De son côté, l’armée malienne n’est pas exempte de tout reproche. « Depuis le début du mois de mai, les militaires maliens ont commis de graves exactions, notamment des tortures, contre au moins 24 hommes, rebelles présumés ou simples villageois, dans la région de Mopti, selon des récits de témoins et de victimes recueillis par Human Rights Watch. La majorité de ces personnes étaient des Touaregs ou des Bellahs, une caste touarègue », écrit l’ONG.

Aussi, la reprise des combats à Anefis, près de Kidal, entre l’armée malienne et le MNLA laisse craindre le pire. « Les exactions commises récemment par les deux camps (…) mettent en évidence la nécessité urgente que les militaires maliens et les combattants rebelles respectent les lois de la guerre, minimisent les dommages subis par les civils et s’assurent que les prisonniers soient traités humainement. Les civils des deux côtés de la fracture ethnique ont déjà suffisamment souffert », a estimé Corinne Dufka, chercheuse senior sur l’Afrique de l’Ouest.

Le rapport d’Amnesty International va dans le même sens. Il accuse ainsi les combattants du MNLA de s’être livrés à des « abus sexuel » contre des femmes et de jeunes filles et d’enrôler des enfants soldats. Les groupes jihadistes ne sont pas en reste. Le Mouvement pour l’unicité et le jihad en Afrique de l’Ouest (Mujao), déjà responsable de plusieurs attentats suicides au Mali, a recours aux même expédients que les rebelles touareg, en plus de commettre des « exécutions sommaires » et des « enlèvements » civils accusés de « collaboration » avec les forces françaises de l’opération Serval et l’armée malienne.

Cette dernière n’est pas épargnée par le rapport, qui affirme que « des civils font partie des dizaines de personnes tuées, torturées et disparues, y compris en détention, depuis le lancement de l’intervention de l’armée française il y a cinq mois. »

« Le bilan des forces de sécurité maliennes en matière de droits de l’homme est simplement terrible. Elles continuent à violer les droits de l’homme, sans crainte apparente d’en être tenues responsables », a commenté  Gaëtan Mootoo, suite à une récente mission au Mali.

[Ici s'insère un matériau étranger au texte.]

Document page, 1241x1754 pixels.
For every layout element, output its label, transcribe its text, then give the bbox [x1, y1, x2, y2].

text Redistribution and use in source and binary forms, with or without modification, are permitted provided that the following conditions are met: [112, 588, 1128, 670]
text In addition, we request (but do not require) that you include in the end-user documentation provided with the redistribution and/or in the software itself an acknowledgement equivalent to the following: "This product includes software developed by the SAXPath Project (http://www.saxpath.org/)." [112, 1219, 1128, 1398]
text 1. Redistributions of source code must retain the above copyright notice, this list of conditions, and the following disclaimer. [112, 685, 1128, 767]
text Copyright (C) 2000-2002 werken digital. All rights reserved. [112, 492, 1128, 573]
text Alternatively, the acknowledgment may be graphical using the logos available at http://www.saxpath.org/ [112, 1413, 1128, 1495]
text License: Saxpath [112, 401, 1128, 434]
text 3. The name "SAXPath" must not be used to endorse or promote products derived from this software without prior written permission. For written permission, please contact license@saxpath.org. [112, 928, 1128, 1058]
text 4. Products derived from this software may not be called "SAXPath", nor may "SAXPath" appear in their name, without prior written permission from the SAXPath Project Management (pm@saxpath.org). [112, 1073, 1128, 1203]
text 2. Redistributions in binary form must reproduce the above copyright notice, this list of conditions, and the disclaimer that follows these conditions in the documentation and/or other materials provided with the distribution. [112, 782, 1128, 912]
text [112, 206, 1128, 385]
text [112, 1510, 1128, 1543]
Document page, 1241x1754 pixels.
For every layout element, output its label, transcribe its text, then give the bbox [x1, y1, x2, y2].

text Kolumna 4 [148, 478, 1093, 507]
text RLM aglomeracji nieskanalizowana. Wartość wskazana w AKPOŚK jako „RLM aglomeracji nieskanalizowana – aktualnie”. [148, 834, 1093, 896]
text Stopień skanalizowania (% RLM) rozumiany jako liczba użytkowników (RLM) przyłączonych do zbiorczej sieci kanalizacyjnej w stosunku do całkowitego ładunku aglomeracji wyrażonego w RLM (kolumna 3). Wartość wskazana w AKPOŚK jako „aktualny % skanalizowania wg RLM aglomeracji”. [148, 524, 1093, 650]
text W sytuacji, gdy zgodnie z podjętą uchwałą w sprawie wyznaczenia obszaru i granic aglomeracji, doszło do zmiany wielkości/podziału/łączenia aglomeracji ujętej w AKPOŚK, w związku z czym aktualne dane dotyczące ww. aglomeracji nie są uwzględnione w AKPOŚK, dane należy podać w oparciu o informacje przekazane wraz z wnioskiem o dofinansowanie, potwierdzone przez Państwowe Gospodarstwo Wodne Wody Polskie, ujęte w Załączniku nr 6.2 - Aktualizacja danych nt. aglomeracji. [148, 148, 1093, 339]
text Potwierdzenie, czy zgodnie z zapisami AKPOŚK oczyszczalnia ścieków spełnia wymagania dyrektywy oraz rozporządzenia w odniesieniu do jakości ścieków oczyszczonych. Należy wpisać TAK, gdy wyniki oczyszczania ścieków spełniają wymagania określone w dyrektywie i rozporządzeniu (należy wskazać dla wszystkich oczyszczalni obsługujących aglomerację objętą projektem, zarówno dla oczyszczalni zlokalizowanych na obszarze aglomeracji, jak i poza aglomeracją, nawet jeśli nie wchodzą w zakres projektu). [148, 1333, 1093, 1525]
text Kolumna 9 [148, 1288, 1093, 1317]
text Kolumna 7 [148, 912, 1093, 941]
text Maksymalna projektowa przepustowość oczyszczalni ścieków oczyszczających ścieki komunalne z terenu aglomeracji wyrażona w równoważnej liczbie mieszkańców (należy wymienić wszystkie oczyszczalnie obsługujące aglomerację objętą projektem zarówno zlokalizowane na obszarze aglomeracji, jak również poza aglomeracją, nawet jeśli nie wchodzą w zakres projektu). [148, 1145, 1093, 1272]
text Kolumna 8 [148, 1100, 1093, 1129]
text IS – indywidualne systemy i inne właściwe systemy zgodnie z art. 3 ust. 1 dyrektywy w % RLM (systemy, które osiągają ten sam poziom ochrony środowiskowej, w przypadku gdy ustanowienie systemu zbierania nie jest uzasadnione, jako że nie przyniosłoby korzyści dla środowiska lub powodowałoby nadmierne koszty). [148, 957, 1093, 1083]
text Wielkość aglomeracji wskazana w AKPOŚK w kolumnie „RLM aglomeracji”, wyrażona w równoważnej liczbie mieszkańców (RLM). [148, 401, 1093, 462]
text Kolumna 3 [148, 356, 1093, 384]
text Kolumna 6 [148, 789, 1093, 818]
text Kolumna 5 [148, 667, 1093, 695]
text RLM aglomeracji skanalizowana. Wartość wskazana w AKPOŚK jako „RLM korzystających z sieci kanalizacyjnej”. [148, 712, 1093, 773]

Et l’organisation de s’inquiéter du sort des suspects remis aux autorités maliennes par l’armée française et les forces panafricaines de la MISMA « alors qu’elles savaient, ou auraient dû savoir, que ces prisonniers risquaient d’être torturés ou maltraités. » En outre, Amnesty assure que des militaires français ont été parfois témoins de mauvais traitements infligés par leurs homologues maliens aux personnes arrêtées. « Ce sont des allégations de détenus que nous prenons pour ce qu’elles sont, mais qui méritent d’être vérifiées », a indiqué Salvatore Saguès, responsable au département Afrique d’Amnesty international, à RFI.

En réalité, les personnes capturées par l’armée française sont remises à la gendarmerie malienne. Comme l’a rappelé le colonel Burkhard, le porte-parole de l’Etat-major des armées, « la France a signé un accord avec l’armée malienne qui encadre de manière très précise la remise des prisonniers faits par les armées françaises dans le cadre de l’opération Serval aux autorités maliennes. »

Ainsi, chaque personne capturée par les forces françaises fait l’objet de visites régulières pour s’assurer de ses conditions de détention et de son état de santé. Tous les mois, elles ont un entretien individuel avec un officier français, accompagné par un gendarme. D’après le colonel Burkhard, aucun prisonnier remis par la brigade Serval aux autorités maliennes n’a été victime de mauvais traitement.